Today, not only Italy, but also Spain, is in danger of fitting in some other user with health problems in Europe.
Spain was not only one of the biggest hit by COVID-19 in Western Europe, but its tourism-dependent economy has been particularly vulnerable to the ravages of the pandemic.right way for some other circular of sovereign debt and banking crises.This does not bode well for the country, which is restoring a view of political stability at all times.
It would be a euphemism to say that Spain has been particularly affected by the pandemic.As one of the first European countries to be affected by COVID-19, Spain has had more than 358,000 infections, the number of infections in Western Europe.Now, a momentary wave of Barcelona-focused infections is threatening to send the country a momentary blockade and cause additional primary damage to its very important tourism sector.
The Spanish economy is one of the European economies most vulnerable to the pandemic, not only does its tourism sector account for up to 12% of its global economy, but it also has an economy governed by small and medium-sized enterprises and has the proportion of jobs in OECD countries that require physical contact or proximity to others.
Unsurprisingly, in this quarter this year, Spain experienced a quarterly drop in production of 18.5%, making it the worst-performing economy in the eurozone.This year the Spanish economy will most likely contract at least 14% by the OECD.It is also very likely that Spanish unemployment will achieve 25% until the end of the year.
Spain’s economic recession can only seriously damage the country’s public finances, which in turn will make it difficult for the economy to move while stagnant in the euro, and will also make it difficult for the country to get out of its public debt or from the unrest of the banking sector.
According to Cristina Herrero, Spain’s head of fiscal surveillance, the country went into recession with unbalanced public finances.Now, due to the deep economic recession, Spain’s budget deficit will rise by 11-14% of GDP in 2020 and between 7 and 9% of GDP in 2021.This is to raise questions about sustainability, public debt, its public debt-to-GDP ratio is expected to rise to 120% until the end of the year and remain on an upward trajectory thereafter.

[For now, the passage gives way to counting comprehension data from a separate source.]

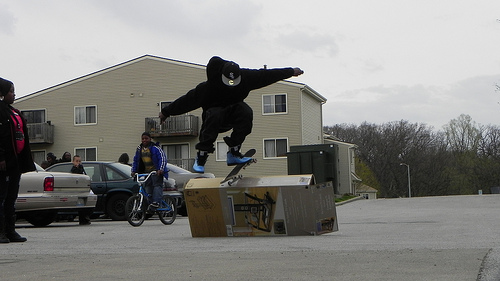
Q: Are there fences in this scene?
A: No, there are no fences.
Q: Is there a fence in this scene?
A: No, there are no fences.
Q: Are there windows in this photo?
A: Yes, there is a window.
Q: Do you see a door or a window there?
A: Yes, there is a window.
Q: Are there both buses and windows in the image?
A: No, there is a window but no buses.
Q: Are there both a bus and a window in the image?
A: No, there is a window but no buses.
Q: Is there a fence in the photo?
A: No, there are no fences.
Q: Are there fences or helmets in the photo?
A: No, there are no fences or helmets.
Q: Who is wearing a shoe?
A: The man is wearing a shoe.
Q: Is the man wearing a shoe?
A: Yes, the man is wearing a shoe.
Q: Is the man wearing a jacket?
A: No, the man is wearing a shoe.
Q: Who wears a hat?
A: The man wears a hat.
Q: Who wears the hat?
A: The man wears a hat.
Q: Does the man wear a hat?
A: Yes, the man wears a hat.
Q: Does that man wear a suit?
A: No, the man wears a hat.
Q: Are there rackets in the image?
A: No, there are no rackets.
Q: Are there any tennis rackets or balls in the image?
A: No, there are no tennis rackets or balls.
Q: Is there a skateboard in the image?
A: Yes, there is a skateboard.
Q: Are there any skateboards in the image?
A: Yes, there is a skateboard.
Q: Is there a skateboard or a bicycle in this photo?
A: Yes, there is a skateboard.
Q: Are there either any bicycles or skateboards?
A: Yes, there is a skateboard.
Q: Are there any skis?
A: No, there are no skis.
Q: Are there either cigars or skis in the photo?
A: No, there are no skis or cigars.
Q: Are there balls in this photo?
A: No, there are no balls.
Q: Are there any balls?
A: No, there are no balls.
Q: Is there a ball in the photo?
A: No, there are no balls.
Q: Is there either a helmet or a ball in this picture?
A: No, there are no balls or helmets.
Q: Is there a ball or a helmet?
A: No, there are no balls or helmets.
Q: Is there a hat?
A: Yes, there is a hat.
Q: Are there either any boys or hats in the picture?
A: Yes, there is a hat.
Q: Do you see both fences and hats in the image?
A: No, there is a hat but no fences.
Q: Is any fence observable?
A: No, there are no fences.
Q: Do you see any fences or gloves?
A: No, there are no fences or gloves.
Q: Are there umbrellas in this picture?
A: No, there are no umbrellas.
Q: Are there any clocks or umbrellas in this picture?
A: No, there are no umbrellas or clocks.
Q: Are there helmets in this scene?
A: No, there are no helmets.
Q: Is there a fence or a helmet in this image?
A: No, there are no helmets or fences.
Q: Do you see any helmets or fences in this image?
A: No, there are no helmets or fences.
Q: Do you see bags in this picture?
A: No, there are no bags.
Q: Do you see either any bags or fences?
A: No, there are no bags or fences.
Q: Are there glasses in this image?
A: No, there are no glasses.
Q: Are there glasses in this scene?
A: No, there are no glasses.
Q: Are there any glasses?
A: No, there are no glasses.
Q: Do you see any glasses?
A: No, there are no glasses.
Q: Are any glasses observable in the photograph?
A: No, there are no glasses.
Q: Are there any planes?
A: No, there are no planes.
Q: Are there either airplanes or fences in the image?
A: No, there are no airplanes or fences.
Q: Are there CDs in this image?
A: No, there are no cds.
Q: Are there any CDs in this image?
A: No, there are no cds.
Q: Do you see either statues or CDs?
A: No, there are no CDs or statues.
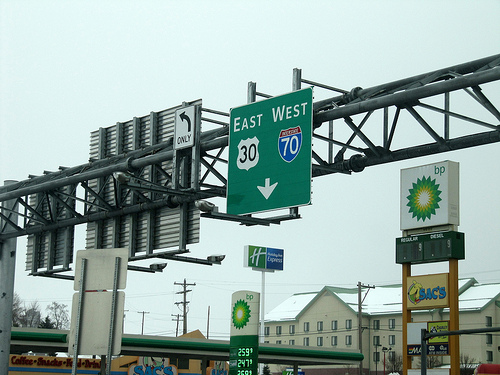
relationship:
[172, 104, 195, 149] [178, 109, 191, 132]
sign has left arrow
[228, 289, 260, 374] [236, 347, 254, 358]
bp sign has price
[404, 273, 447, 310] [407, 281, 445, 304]
sac's sign has logo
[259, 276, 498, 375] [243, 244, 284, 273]
hotel has sign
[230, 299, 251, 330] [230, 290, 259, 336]
logo has background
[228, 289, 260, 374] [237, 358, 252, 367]
bp sign has price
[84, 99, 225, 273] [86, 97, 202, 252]
highway sign has back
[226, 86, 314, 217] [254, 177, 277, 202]
sign has down arrow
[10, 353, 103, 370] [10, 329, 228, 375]
letters on building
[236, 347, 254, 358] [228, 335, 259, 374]
price has background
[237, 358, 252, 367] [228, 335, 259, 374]
price has background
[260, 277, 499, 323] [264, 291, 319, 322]
roof has snow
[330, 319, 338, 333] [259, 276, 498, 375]
window on hotel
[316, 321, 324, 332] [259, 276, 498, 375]
window on hotel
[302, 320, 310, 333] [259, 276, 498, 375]
window on hotel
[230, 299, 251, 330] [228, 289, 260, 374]
logo on bp sign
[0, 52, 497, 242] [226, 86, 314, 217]
beam holding sign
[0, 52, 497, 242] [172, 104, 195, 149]
beam holding sign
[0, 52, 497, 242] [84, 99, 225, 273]
beam holding highway sign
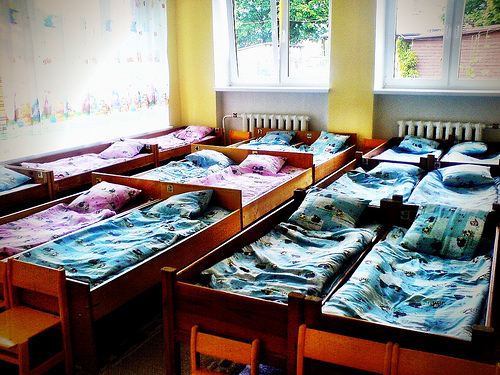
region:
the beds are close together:
[21, 110, 478, 351]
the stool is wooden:
[183, 329, 270, 371]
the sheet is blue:
[71, 213, 197, 266]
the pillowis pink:
[238, 145, 285, 168]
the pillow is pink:
[100, 138, 135, 155]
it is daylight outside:
[242, 8, 326, 103]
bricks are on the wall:
[414, 40, 499, 74]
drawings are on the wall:
[11, 20, 167, 128]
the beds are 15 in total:
[0, 112, 477, 349]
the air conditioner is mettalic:
[402, 114, 482, 145]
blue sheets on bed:
[337, 208, 469, 327]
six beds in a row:
[232, 138, 495, 336]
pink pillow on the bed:
[236, 155, 276, 169]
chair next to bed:
[0, 274, 75, 364]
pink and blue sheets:
[176, 154, 278, 182]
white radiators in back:
[228, 115, 307, 125]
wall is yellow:
[320, 4, 375, 138]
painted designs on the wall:
[15, 95, 170, 130]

Spain’s longer-term customers to revitalize its economy and get out of the debt challenge are marred by the fact that it is stagnant in the euro.Being in the euro prevents Spain from depreciating the exchange rate to offset the fiscal adjustment.means that if Spain tries to solve its public finance challenge through fiscal austerity, it would threaten to aggravate its economic crisis; however, if Spain does not shrink its budget deficit, it threatens a debt crisis by leaving its public debt at an ever-increasing level.Path.
The threat that the intensity of the economic crisis could cause a new wave of Spain banking crisis further tarnished Spain’s economic prospects, and could do so simply by pressuring families and businesses to fall further behind in their bank lending.The recession will be 3 times deeper than that experienced in the country, the Great Recession of 2008-2009 reinforces this possibility and neither will the fact that vital sectors of the Spanish economy, such as tourism, are affected by the crisis or that Spanish banks currently have the lowest point of capital in Europe.
One of the unfortunate consequences of the wonderful recession of 2008-2009 to fragment Spanish policy and exacerbate regional tensions.One might think that there is now a genuine threat that the even deeper economic recession that will remain in the pandemic will only worsen and already complicated political situation.
All this reinforces the urgency that Europe will help Spain if Spain is going to fall into some other cycle of sovereign debt crisis and the banking formula.The euro area can do this simply by moving more temporarily towards the formation of a fiscal and banking union.However, judging by the strong reluctance to date among northern eurozone members to move in this direction, I do not propose holding my breath while I hope this will happen.
Desmond Lachman is a resident of the American Enterprise Institute, formerly Deputy Director of the Policy Review and Development Department of the International Monetary Fund and Head of Emerging Market Economic Strategies at Salomon Smith Barney.John Kearns is a study assistant at the American Enterprise Institute.